村山です、こんにちは。

だいぶ遅くなってしまいましたが、さる2月11日に行われたWprld IA Dayに行って来ました。当日、「土曜日の祝日」という、なんだかもったいないような、損したような感じがするような日でしたが、IAについて考えぬく貴重な1日となりました。

簡単ですが、この日行われたセッションの中で興味深かったものをまとめてみました。

全世界に渡る14の都市で開催されたこのイベント。テーマは世界共通で「理解の構造をデザインする(Designing Structures for Understanding)」というもので、日本では午前10時の開始から休憩も挟んで8時間、6セッション行われました。中でも特に興味深かったセッションは「UX王子」と呼ばれていらっしゃる安藤氏による「ユーザーエクスペリエンスを正しく理解する」セッションと、午後に行われた「行動経済学」でした。

UXを正しく理解する

安藤氏のセッションでは、混同されがちなUXとUXDについて、まずUXDは「どんな体験をしてもらうか計画するだけでなく、体験が量産される仕組みをつくつこと=システム化」を検討するこであるということを理解した上で、計画的に量産するためにはまずUXをどう捉えるか、ということについて理解する緒を示してくれました。

行動経済学からわかるユーザー行動とデザインのありかた

昼ごはん後のもっとも睡魔がおそう時間に行われたこのセッショは、今回のラインナップの中でも一番アカデミズム満載。聞くこちらとしてもかなり気合がいりました。学生スイッチON。

  • 人は限定的、合理的に行動することをしようとしているのに、
  • なぜ合理的な選択ができないのか

人間はさまざまな要因に影響されて選択しているということについて、今さらながら気が付けさせられた内容でした。

人間の認知システムは、まず最初に「自動的に(それが何か、どういうものか)捉えるシステム」がはたらき、その後「熟慮システム」に移行すしていく、そして、直感的に判断するものは平均的な値を求めているというのです。考えてみれば自分自身もこうした思考回路を経て物事を判断しているように思い、納得。

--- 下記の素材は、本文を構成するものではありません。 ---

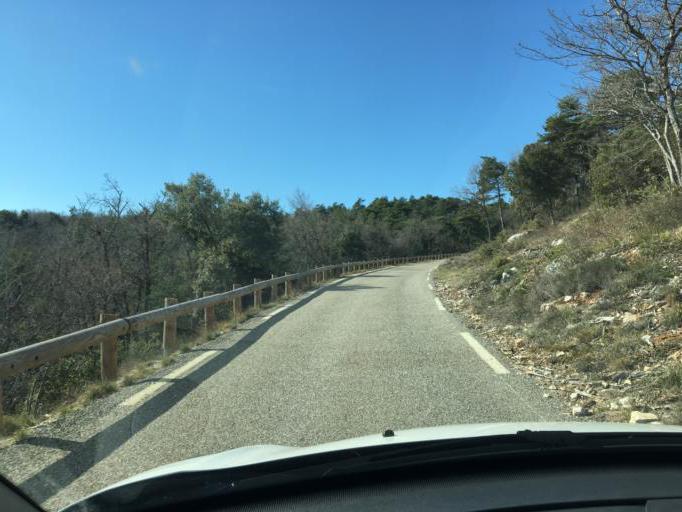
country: FR
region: Provence-Alpes-Cote d'Azur
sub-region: Departement du Vaucluse
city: Saint-Saturnin-les-Apt
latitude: 43.9648
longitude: 5.4608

そして、より良い決定ができる環境を用意するために「選択アーキテクチャー」をデザインしていく必要があるという提言でこのセッションは終わりました。ちなみにイギリスでは「NUDGES(*)」と呼ぶ決定支援の研究がされているそうです。

(*)
iNcentives(インセンティブ)
Understand mapping(マッピングを理解する)
Defaults(基本)
Give feedback(フィードバックを与える)
Expect error(エラーを予測)
Structure complex choices(複雑な選択を体系化)

この「行動経済学」自体は、勉強不足なため、今回初めて耳にしたものでしたが、情報設計だけでなく、コピーライティングなど「人を動かすための設計」という観点でいえば、この研究はいろいろな分野で応用がきくのではないかとも思いました。

時間の都合で最後まで後半の1セッションを聞くことができなかったのが残念。
でも今回はどれもIAの根幹を理解するという意味では、とても参考になった日でした。